[Begin Reading text]

Tuesday, November 17, 2020

Greece ~ Sailing In the Pirates' Wake

 Ahoy, Mateys! Permission to come aboard is granted. . . 

We are sailing off on a trip through history; a trip that follows a section of rugged coastline near our home in the Mani region of the Greek Peloponnese on waters once plied by pirates.

Setting off in the pirates wake - Greek Peloponnese

That's right. Pirates! Move over Johnnie Depp and Jack Sparrow - the Caribbean has nothing on the Mediterranean when it comes to pirates. . .aside from a blockbuster movie, maybe!   While you've probably heard much about Greece's ancient cities and civilizations and philosophers, I bet many of you haven't thought of pirates as a part of the country's history.

Messinian Bay- Greek Peloponnese

Frankly, neither had we until we moved here and started hearing local pirate lore. In all fairness -- as many tale-tellers note -- there was a rather vague dividing line between "free" trade and piracy in these parts.  A young Greek friend of ours once said with a laugh, "They teach about my ancestors in school saying they were heroes, but they were pirates!"

Areas of the Mani remain dry and barren to this day

The emergence of pirates in the Mani is said to have been in the 1600's. Many attribute the Mani's harsh unforgiving landscape, infertile soil and dry - drought-like - conditions for sending settlers, who couldn't make a living on land to the sea to seek their fortunes. 

Just the word 'pirate' brings to mind a high seas adventurer and is often used interchangeably with corsairs, privateers and buccaneers. However, each of those monikers has a slightly different definition. Take these two for example:

Remains of an ancient harbor

Pirates were raiders who acted autonomously - their aim was for their own benefit. The word comes from the Greek verb 'peiromai' meaning to endeavor.

[End Reading text]

### [List of tasks]
1. Please duplicate part of the Mani pirates text, beginning at the words "Tuesday, November 17, 2020" and stopping after the words "plied by pirates.".
2. According to the Mani pirates text, which Greek verb does the word "pirate" come from, and what does it mean?

[Begin Dataset extract]

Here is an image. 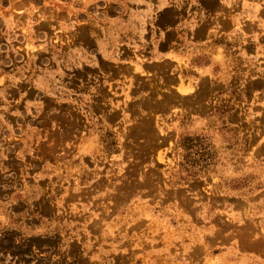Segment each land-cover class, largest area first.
<instances>
[{"label":"rangeland","instance_id":"obj_1","mask_svg":"<svg viewBox=\"0 0 264 264\" xmlns=\"http://www.w3.org/2000/svg\"><path fill=\"white\" fill-rule=\"evenodd\" d=\"M0 264H264V0H0Z\"/></svg>","mask_w":264,"mask_h":264},{"label":"crops","instance_id":"obj_2","mask_svg":"<svg viewBox=\"0 0 264 264\" xmlns=\"http://www.w3.org/2000/svg\"><path fill=\"white\" fill-rule=\"evenodd\" d=\"M173 52H174V49L171 50V51L169 52V54L167 53L166 56H165V58H167L168 56H170Z\"/></svg>","mask_w":264,"mask_h":264},{"label":"bare ground","instance_id":"obj_3","mask_svg":"<svg viewBox=\"0 0 264 264\" xmlns=\"http://www.w3.org/2000/svg\"><path fill=\"white\" fill-rule=\"evenodd\" d=\"M188 89H186L185 91H187ZM182 92V91H181ZM188 92V91H187ZM186 94V92H184Z\"/></svg>","mask_w":264,"mask_h":264}]
</instances>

[End Dataset extract]

### [Exercise responses]
1.
Tuesday, November 17, 2020

Greece ~ Sailing In the Pirates' Wake

 Ahoy, Mateys! Permission to come aboard is granted. . . 

We are sailing off on a trip through history; a trip that follows a section of rugged coastline near our home in the Mani region of the Greek Peloponnese on waters once plied by pirates.

2. It comes from "peiromai," meaning to endeavor.